So you’re building an AI powered chatbot to help customers on your website, but where do you start? Unless you’re in the position of knowing exactly what your customers will talk to your chatbot about, you’ll need to make some assumptions and pick your topics carefully.
A focus on domain specificity for your chatbot will benefit your customers and ensure you’re investing in the right thing.
This might sound obvious but, from my experience, too many companies are being tempted by the lure of “all knowing” chatbots and question answering systems that end up being all too generic and fall short of customer expectations.
As CTO at ICM Hub, I come at this subject from a particular perspective: we’re focused on AI automated customer service for airlines. Although our solution uses machine learning and natural language processing, delivered mostly in the form of a chatbot, our focus isn’t so much on the technology as it is on the impact we have on the final customer’s experience.
Getting specific is beneficial!
The technology needed to build chatbots and question answering systems is here, and there are businesses already investing in the development of these systems. However, one of the things I’ve seen a lot over the last fews years is a tendency to focus on the wrong thing: breadth. I think it is because people feel that knowing a little about a lot is better than knowing a lot about a little, but I’m not sure I agree. Lots of us will relate to taking the time to call a helpline, send an e-mail or start a web chat with a specific question or issue, only to be disappointed that the answer is too generic and doesn’t address our question at all.
General or domain agnostic solutions have their place, search engines are a great example: they cover massive amounts of content across every subject and can connect users with relevant information quickly and efficiently. They don’t, however, answer your question (yes, there are exceptions) or solve your problem, rather they help point you in the right direction. This approach is fine for a search engine, as our expectations are that they will do exactly that. On the other hand, when we take the time to engage with a company directly, we often expect more than simply being pointed in the right direction: we want personalised help.
Deciding what topics to cover
There’s a concept used within the world of question answering and information retrieval systems known as “the long tail graph”. I used it quite regularly during my time at IBM Watson to explain to businesses and development teams how to identify good topics to cover. The graph takes the form y = frequency and x = uniqueness and looks something like below.
The idea is that you focus the attention on topics that fall on the left hand side of the graph because they are the questions that occur most frequently and they are the easiest topics with which to train the machine learning. For question answering systems that focus on FAQs this is a good approach for the short tail, but the longer I’ve worked with businesses on conversational solutions (e.g. chatbots) for customer service the more I see that there is a need for an alternative perspective.
Consider value & complexity
Focusing so much on frequency and uniqueness leaves you at risk of spending time covering topics that offer the least value/cost or the highest complexity. This really isn’t how you want to get started: ideally you want to select the valuable topics that are most easily implemented. To deal with this, we find ourselves adding cost and complexity to our analysis to identify a number of candidate topics to cover.
Our approach is to analyse the domain using data from existing communication channels so we have a measure of frequency, cost, uniqueness and complexity. Cost represents the current cost of dealing with those topics while complexity is a discrete measure of how complex (1-10) the topic would be to automate. Visually the graph would look the same, but the topics that lie toward the top left can be quite different than those of other approaches.

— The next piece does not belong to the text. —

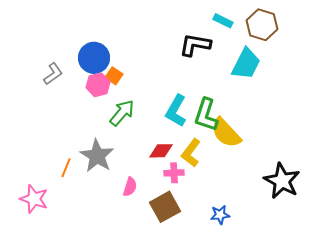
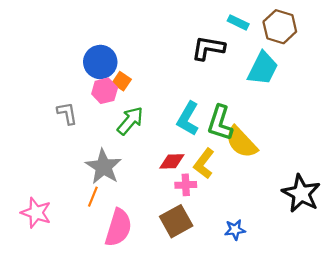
gray L-shape: (53, 74) -> (67, 113), moved, turned -65
orange line: (66, 168) -> (93, 197), moved
pink semicircle: (130, 187) -> (118, 228), moved, size x1.8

y = frequency * cost | x = uniqueness * complexity
By following the above approach we ensure that we’re investing in the most frequently asked topics that carry highest value and are easiest to implement. The result is a reduction in the time needed to implement a solution capable of providing a return on investment and an increased chance at long term success. The idea is to get to a usable release and begin to get that valuable stream of data from the users as quickly as possible.
Don’t forget about breadth, just iterate
The idea that you’ll identify the most valuable topics to cover and only support those is the wrong mindset. Once you’ve released a chatbot, users will start to ask it questions; at this point, instead of guessing exactly what users will ask and how they’ll ask it, you’ll have real data to analyse.
My advice is to resist the temptation to start adding the topics that you THINK are needed and “let the data guide you”. You can then focus on the things your customers are actually asking that aren’t yet covered by looking again at the frequency, cost and complexity. As a result of this approach you will naturally begin to add the kind of breadth you were tempted to do from the beginning, but with greater confidence and a lower risk of wasting time.
What challenges have you faced selecting topics for a chatbot and how have you overcome them?